Sutton’s Temporal-Difference Learning

A critical aspect of research is the reproduction of previously published results. Yet most will find reproduction of research challenging since important parameters needed to reproduce results are often not stated in the papers. I’ve noticed nn the past 5 years there has been a sort of catharsis regarding the lack of reproducibility [1][2][3]. This isn’t an issue for wetlab science alone [4]. The obvious benefit of reproduction is to aid in your own understanding of the results. This then enables one to extend and compare new contributions to existing publications.

As a grad student working on Reinforcement Learning problems I struggled with the intuition behind Sutton’s Learning to Predict by the Methods of Temporal Differences paper. In this post we’ll reproduce the paper’s  “A Random-Walk” example (Page 19 Section 3.2). I recommend at least skimming the paper and/or ch. 6 & 12 of Sutton’s latest Reinforcement Learning textbook (available for free). At minimum it would help if the reader has a basic understanding of Value-Functions and Q-Learning.

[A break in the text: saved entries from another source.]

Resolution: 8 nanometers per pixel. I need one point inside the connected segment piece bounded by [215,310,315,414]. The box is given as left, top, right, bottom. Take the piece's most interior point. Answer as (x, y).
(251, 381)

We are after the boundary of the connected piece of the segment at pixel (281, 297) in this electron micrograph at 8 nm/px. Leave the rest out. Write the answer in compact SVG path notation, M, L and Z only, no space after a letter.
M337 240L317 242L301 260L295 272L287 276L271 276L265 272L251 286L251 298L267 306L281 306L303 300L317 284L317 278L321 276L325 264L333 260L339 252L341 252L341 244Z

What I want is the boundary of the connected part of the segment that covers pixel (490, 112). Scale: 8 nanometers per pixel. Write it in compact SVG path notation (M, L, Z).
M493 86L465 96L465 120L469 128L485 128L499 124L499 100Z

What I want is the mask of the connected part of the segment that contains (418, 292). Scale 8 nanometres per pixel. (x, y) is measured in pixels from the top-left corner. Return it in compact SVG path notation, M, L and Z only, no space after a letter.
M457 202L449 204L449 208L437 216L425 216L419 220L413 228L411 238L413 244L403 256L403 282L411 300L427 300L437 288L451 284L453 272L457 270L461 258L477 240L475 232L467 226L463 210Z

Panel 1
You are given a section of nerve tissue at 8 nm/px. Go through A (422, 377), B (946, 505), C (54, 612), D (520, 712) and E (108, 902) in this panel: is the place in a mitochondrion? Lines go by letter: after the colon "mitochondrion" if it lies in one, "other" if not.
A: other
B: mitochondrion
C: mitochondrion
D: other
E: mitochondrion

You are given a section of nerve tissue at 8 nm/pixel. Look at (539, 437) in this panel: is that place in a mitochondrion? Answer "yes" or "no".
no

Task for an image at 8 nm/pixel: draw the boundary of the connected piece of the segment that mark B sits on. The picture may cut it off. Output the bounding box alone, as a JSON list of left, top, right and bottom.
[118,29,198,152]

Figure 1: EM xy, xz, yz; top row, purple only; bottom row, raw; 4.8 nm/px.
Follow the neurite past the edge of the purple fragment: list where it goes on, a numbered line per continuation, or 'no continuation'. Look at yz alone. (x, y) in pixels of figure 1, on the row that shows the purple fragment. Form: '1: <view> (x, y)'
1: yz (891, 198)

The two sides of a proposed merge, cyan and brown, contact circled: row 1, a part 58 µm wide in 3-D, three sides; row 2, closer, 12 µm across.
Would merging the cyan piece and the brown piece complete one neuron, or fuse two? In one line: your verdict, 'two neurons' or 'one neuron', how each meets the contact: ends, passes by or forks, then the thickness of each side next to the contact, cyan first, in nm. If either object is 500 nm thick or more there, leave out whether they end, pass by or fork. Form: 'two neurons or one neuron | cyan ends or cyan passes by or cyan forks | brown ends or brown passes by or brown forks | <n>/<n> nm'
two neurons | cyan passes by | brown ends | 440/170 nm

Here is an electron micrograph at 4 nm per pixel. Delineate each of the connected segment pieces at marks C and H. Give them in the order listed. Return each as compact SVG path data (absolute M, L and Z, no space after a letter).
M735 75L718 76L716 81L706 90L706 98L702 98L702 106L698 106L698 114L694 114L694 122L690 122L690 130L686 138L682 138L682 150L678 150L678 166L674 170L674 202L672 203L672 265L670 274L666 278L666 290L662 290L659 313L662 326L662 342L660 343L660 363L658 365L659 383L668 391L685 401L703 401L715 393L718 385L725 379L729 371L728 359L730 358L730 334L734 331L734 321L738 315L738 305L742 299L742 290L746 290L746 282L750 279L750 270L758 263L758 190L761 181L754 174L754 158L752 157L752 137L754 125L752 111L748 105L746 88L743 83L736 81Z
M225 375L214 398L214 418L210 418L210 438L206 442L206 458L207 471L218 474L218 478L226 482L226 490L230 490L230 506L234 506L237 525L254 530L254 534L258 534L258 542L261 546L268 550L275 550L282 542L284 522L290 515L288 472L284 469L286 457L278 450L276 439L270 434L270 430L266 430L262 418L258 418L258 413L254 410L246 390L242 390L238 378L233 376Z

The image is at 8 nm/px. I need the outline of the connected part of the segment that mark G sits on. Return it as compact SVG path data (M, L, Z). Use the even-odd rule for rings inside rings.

Temporal-Difference (TD) algorithms work without an explicit model and learn from the experience and outcomes of iterating over multiple episodes (or sequences). TD Learning is similar to Monte Carlo methods, however TD can learn from individual steps without needing the final result. These are among other differences: |Monte Carlo methods|Temporal Difference learning| |MC must wait until the end of the episode before the return is known.|TD can learn online after every step and does not need to wait until the end of episode.| |MC has high variance and low bias.|TD has low variance and some decent bias.| |MC does not exploit the Markov property.|TD exploits the Markov property.|

Rather than computing the estimate of a next state, TD can estimate n-steps into future. In the case of TD-λ , we use lambda to set the myopicness of our reward emphasis.  The value of λ can be optimized to for a performance/speed tradeoff. The λ parameter is also called the trace decay parameter, with 0 ≤ λ ≤ 1. The higher the value, the longer lasting the traces. In this case, a larger proportion of credit from a reward can be given to more distant states and actions. λ = 1 is essentially Monte Carlo.